Principal Investigator: Ryan Baker
CoPrincipal Investigator(s):
Organization: University of Pennsylvania

Abstract:
In recent years, there has been increasing effort to integrate modern artificial intelligence technologies into adaptive learning systems to enhance student learning. One key emerging area is in the use of models that can recognize student emotion in context, referred to as affective states. These models typically take the form of machine learning classifiers that recognize affect from the student’s interaction with an online learning system. In this project, the investigators will develop adaptive learning systems that actively enlist the help of teachers to develop better student affect detection methods. In return, the system will support the work of teachers by providing them reports on the affective state of each student in real-time. The system will then learn to mimic teachers’ choices of intervention methods for disengaged students in order to deliver interventions automatically. Overall, this project is anticipated to lead to i) better understanding of how to leverage and align to teachers’ perspectives in detecting and responding to affect, and ii) enhanced intervention by both teachers and automated software that re-engages students and improves learning outcomes.

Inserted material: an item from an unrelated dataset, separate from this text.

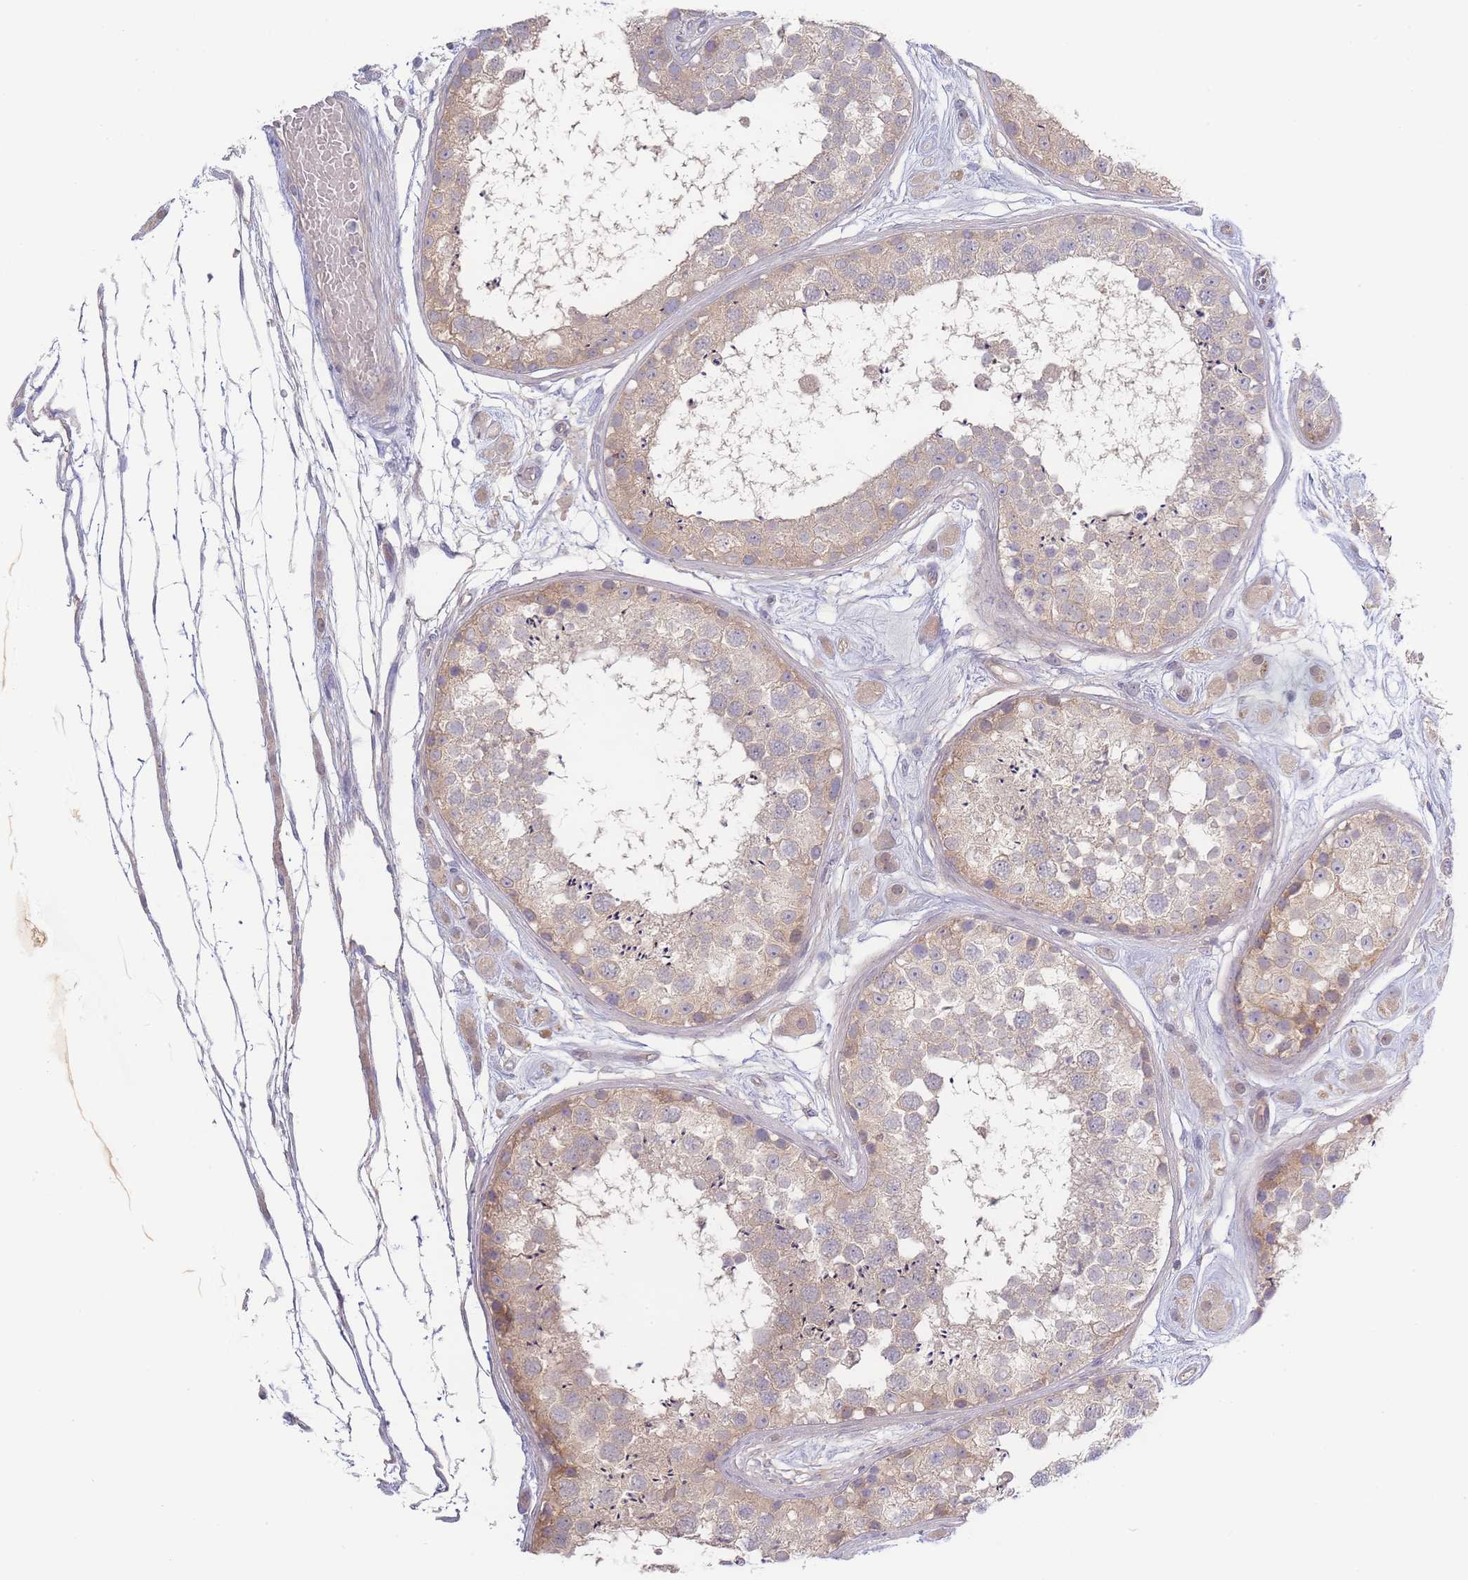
{"staining": {"intensity": "weak", "quantity": "25%-75%", "location": "cytoplasmic/membranous"}, "tissue": "testis", "cell_type": "Cells in seminiferous ducts", "image_type": "normal", "snomed": [{"axis": "morphology", "description": "Normal tissue, NOS"}, {"axis": "topography", "description": "Testis"}], "caption": "Immunohistochemical staining of unremarkable testis reveals 25%-75% levels of weak cytoplasmic/membranous protein positivity in approximately 25%-75% of cells in seminiferous ducts. The protein of interest is stained brown, and the nuclei are stained in blue (DAB (3,3'-diaminobenzidine) IHC with brightfield microscopy, high magnification).", "gene": "SPHKAP", "patient": {"sex": "male", "age": 25}}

This project will be organized into three phases. First, the investigators will employ active machine learning methods to ask teachers to observe specific students when they have a break in classroom activity; these methods can improve the quality of the affect detectors by providing data on the students whose affective states are most informative to improve the classifier, rather than the standard method of developing these detectors by observing students in round-robin fashion. Second, the investigators will incorporate richer data types (specifically, self-reported confidence ratings of affect labels) into the detectors to improve their quality. These self-reported confidence ratings reflect how uncertain humans are about specific affect judgements, which will be compared to the uncertainty of classifiers, to possibly reveal insights into student affect, such as what the properties are of situations where affect is ambiguous. Third, the investigators will use crowdsourcing to solicit ideas from teachers as to when specific affect interventions will be appropriate for specific students, and will develop automated intervention methods using reinforcement learning. These automated intervention methods are highly scalable since they can enable the system to take the actions the teacher would take to intervene to support different students experiencing negative affect at the same time. This intervention system will be tested in real classrooms as students learn within ASSISTments, a free web-based learning platform used by over 60,000 students a year. If successful, this project will lead to new scientific discoveries on the dynamics of affect and new technology for scalable student affect detection and intervention.

This award reflects NSF’s statutory mission and has been deemed worthy of support through evaluation using the Foundation’s intellectual merit and broader impacts review criteria.